Pierre-Jerome has served as goalkeeper trainer for the Haitian Men’s National Team and assisted programs such as Coastal Carolina University, Florida International University (FIU), and Barry University as an assistant coach.

In 2015 he was called up as the goalkeeping coach for the Haiti Women's National Team for their international friendly series against the U.S. Women's National Team.

At Nova Southeastern University, he works as goalkeeper coach for the women's soccer program.
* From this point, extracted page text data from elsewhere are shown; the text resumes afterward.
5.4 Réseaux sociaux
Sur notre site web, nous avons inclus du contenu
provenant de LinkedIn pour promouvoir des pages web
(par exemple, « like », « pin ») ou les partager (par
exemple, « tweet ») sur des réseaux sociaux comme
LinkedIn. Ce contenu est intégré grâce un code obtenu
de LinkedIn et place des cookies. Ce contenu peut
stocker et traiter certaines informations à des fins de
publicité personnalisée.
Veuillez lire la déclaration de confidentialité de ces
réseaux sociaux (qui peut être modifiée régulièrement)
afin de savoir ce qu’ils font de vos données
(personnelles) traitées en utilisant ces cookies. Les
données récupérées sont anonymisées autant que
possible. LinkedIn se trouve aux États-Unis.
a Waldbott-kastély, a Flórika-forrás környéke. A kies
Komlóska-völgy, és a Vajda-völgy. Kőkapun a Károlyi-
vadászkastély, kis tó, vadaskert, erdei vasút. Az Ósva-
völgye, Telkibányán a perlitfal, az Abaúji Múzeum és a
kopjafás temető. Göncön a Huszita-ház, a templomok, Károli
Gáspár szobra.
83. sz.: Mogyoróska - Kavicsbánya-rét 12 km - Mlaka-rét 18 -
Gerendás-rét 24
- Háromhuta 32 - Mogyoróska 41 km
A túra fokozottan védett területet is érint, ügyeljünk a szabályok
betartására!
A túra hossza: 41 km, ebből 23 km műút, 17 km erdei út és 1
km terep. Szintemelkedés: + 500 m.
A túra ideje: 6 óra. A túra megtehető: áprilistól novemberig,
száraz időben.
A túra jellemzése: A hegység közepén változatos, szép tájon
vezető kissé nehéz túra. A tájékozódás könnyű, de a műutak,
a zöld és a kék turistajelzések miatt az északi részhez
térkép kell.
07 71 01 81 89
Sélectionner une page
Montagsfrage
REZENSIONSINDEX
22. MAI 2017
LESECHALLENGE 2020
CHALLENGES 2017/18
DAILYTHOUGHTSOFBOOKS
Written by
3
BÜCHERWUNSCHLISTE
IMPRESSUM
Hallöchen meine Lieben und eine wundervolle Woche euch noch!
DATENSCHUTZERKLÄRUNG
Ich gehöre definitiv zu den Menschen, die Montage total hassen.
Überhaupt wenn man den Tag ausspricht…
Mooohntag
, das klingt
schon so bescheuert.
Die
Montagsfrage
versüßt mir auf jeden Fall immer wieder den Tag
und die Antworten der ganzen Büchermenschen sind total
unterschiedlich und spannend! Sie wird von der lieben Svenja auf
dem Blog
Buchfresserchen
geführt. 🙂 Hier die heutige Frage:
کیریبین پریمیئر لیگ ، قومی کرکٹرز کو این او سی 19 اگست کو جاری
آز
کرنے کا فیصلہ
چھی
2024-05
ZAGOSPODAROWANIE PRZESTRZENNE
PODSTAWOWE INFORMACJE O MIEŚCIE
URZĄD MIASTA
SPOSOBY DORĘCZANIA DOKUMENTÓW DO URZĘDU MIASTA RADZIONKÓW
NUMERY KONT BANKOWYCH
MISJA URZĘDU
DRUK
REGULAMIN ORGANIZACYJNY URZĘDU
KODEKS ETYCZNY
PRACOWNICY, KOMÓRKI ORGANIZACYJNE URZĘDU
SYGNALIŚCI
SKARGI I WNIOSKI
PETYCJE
He has been credited with helping develop keepers such as Natalie Robayna and Ida Norstrom.

He also directs goalkeeping development at the Plantation Eagles Soccer Club and works full-time as Assistant Principal at Crystal Lake Middle School.

== Honors ==

=== Player ===
Coastal Carolina Chanticleers

- Big South Conference Goalkeeper of the Year: 1990
- First-Team All-Big South Conference: 1990

Haiti Select

- Copa Latina: 1997

Miami Breakers

- USISL D-3 Pro League Southeast Division Title: 1998

=== Individual and youth ===
- McArthur High School All-Broward County Selection: (3x) 1985, 1986, 1987
- NCAA Division I South Region Goals-Against Average Leader (0.87): 1990

== Personal life ==
Pierre-Jerome holds a B.S. and M.Ed. in education, along with an NSCAA national goalkeeping license.

Pierre-Jerome is married to his wife Joan and has two children, daughter Milan and son Sebastian.

His daughter, Milan Pierre-Jerome, played NCAA Division I soccer for the University of Maryland and George Mason University, and represented the Haiti Women's National Team at the 2018 FIFA U-20 Women's World Cup in France.